Il Brasile e la sua complessità
Il Brasile è probabilmente il grande paese a reddito medio che ha fatto più progressi nell’ultimo anno dal punto di vista ambientale. Sotto il presidente Luiz Inácio Lula da Silva, la deforestazione in Amazzonia nei primi otto mesi dell’anno è diminuita del 48% rispetto allo stesso periodo del 2022. Tuttavia, Lula sostiene anche l’aumento della produzione di petrolio da parte di Petrobras e i suoi piani verdi hanno incontrato resistenza. Nel Congresso, 347 dei 594 legislatori appartengono al caucus dell’agro-business, preoccupati che le politiche verdi possano bloccare lo sviluppo. Il Congresso ha limitato i poteri del ministero dell’ambiente.

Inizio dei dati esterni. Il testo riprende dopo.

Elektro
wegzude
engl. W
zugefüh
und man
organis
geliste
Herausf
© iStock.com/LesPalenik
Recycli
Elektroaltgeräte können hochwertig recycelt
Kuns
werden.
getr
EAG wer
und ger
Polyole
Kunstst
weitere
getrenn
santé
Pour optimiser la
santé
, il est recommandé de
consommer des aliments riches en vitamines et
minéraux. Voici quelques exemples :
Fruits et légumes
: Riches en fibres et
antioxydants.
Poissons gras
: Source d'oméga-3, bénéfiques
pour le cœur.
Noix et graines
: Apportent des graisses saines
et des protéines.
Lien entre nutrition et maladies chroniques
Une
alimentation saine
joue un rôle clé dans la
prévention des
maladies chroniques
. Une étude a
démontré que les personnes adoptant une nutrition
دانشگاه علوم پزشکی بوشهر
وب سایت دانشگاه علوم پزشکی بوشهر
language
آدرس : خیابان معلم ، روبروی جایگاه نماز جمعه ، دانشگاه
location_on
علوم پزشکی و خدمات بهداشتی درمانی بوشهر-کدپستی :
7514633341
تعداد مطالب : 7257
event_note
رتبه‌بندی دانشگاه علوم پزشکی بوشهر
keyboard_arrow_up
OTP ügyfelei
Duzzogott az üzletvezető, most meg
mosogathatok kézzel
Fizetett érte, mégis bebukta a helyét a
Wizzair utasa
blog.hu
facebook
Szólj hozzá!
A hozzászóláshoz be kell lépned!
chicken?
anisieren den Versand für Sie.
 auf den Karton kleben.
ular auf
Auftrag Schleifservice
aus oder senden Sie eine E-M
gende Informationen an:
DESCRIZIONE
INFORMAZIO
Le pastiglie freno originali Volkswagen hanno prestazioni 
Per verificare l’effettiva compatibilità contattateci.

Il sostegno delle politiche verdi
Nella maggior parte dei paesi in via di sviluppo, gli obiettivi di emissioni nette zero sono lontani nel futuro e gli elettori non sono ancora stati chiamati a fare grandi sacrifici per raggiungerli. Tuttavia, i danni causati dai cambiamenti climatici stessi sono una preoccupazione maggiore. In India, ad esempio, il 74% delle persone afferma di aver sperimentato gli effetti del riscaldamento globale, un aumento rispetto al 50% del 2011. Questo trauma si traduce in un maggiore sostegno per le politiche verdi: il 55% degli indiani afferma che l’India dovrebbe ridurre immediatamente le proprie emissioni senza aspettare che altri paesi agiscano, rispetto al 36% del 2011.
L’innovazione come soluzione
A livello globale, l’innovazione alla fine attenuerà le lamentele che alimentano gran parte della reazione contro il clima. “Il pulito è già più economico del sporco in molte parti dell’economia, e queste parti diventeranno sempre più grandi”, afferma Nicholas Stern della London School of Economics. Tuttavia, è fondamentale la velocità con cui ciò avviene. Molte tecnologie verdi richiedono ingenti investimenti iniziali, che sono più difficili quando i tassi di interesse sono alti. Questo colpisce in particolare il mondo povero. “Guardate l’Africa. Se paghi il 15% di interessi, il vento e il solare non sono più economici dei combustibili fossili per generare elettricità, anche se lo sono al 7% o all’8%”, dice il professor Stern. Suggerisce di potenziare i prestatori multilaterali per attirare altre fonti di finanziamento. “La cosa più irrealistica e pericolosa di tutte sarebbe andare piano”, conclude.